The problem is that many timeout loops depend on 2’s complement arithmetic and millis() being defined as:
unsigned long IRAM_ATTR millis()
{
return (unsigned long) (esp_timer_get_time() / 1000);
}
See
arduino-esp32/cores/esp32/esp32-hal-misc.c
Line 109 in 25a2d94
Take for instance in Stream.cpp timedRead
arduino-esp32/cores/esp32/Stream.cpp
Line 31 in 86fdb5b
int Stream::timedRead()
{
int c;
_startMillis = millis();
do {
c = read();
if(c >= 0) {
return c;
}
} while(millis() - _startMillis < _timeout);
return -1; // -1 indicates timeout
}
The default _timeout is 1000 ms.
Now assume that esp_timer_get_time() is about to roll over at the moment that _startMillis() = millis() is assigned. So assume esp_timer_get_time() is 0xFFFFFFFF, and millis() will be 0xFFFFFFFF / 1000 is 4294967295 / 1000 is 4294967. Thus _startMillis will be 4294967.
Next assume that one do { } while loop takes 100 microseconds (the exact duration is not important to demonstrate the effect.

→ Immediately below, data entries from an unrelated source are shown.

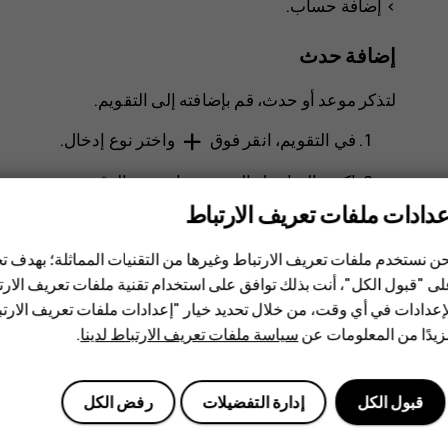
>
إضافة حساب
.
إضافة حدث
لتذكر موعد أو حدث، قم بإضافته إلى التقويم.
add
في
التقويم
، انقر فوق
واختر نوع إدخال.
اكتب التفاصيل التي تريدها، وحدد الوقت.
عدادات ملفات تعريف الارتباط
لتجعل الحدث يتكرر في أيام معينة، انقر فوق
خيارات 
ن نستخدم ملفات تعريف الارتباط وغيرها من التقنيات المماثلة؛ بهدف
لتعديل وقت التذكير، انقر على وقت التذكير، وحدد الو
ى "قبول الكل"، أنت بذلك توافق على استخدام تقنية ملفات تعريف الارتبا
إعدادات في أي وقت، من خلال تحديد خيار "إعدادات ملفات تعريف الار
mode_edit
تلميح:
لتعديل حدث ما، انقر فوق الحدث ثم
، وق
يدًا من المعلومات عن
سياسة ملفات تعريف الارتباط لدينا
.
حذف موعد
قبول الكل
إدارة التفضيلات
رفض الكل
انقر فوق الحدث.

At the time of the evaluation of the while condition, micros() will be 0xFFFFFFFF + 100 is 99, because of 2’s complement arithmetic. So millis() will be 99 / 1000 is 0.
The while condition at the loop will evaluate to 0 - 4294967 is -4294967. Also because of 2’s complement arithmetic this evaluates to 4290672329. The while condition evaluates to 4290672329 < 1000, which is obviously false. So the while loop stops after only 100 _micro_seconds of waiting (the assumed duration of one iteration of the while loop), instead of the intended 1000 _milli_seconds!!!!
In the above example the same thing happens in a real example. The last timeout, exactly after about 72 minutes of running lasted only 1932 ms instead of the wanted 3000 ms.
Stream is in the heart of many programs. And this is just one example. Many timeout loops use the same structure: millis() - start < timeout
@me-no-dev, could you take at look at this?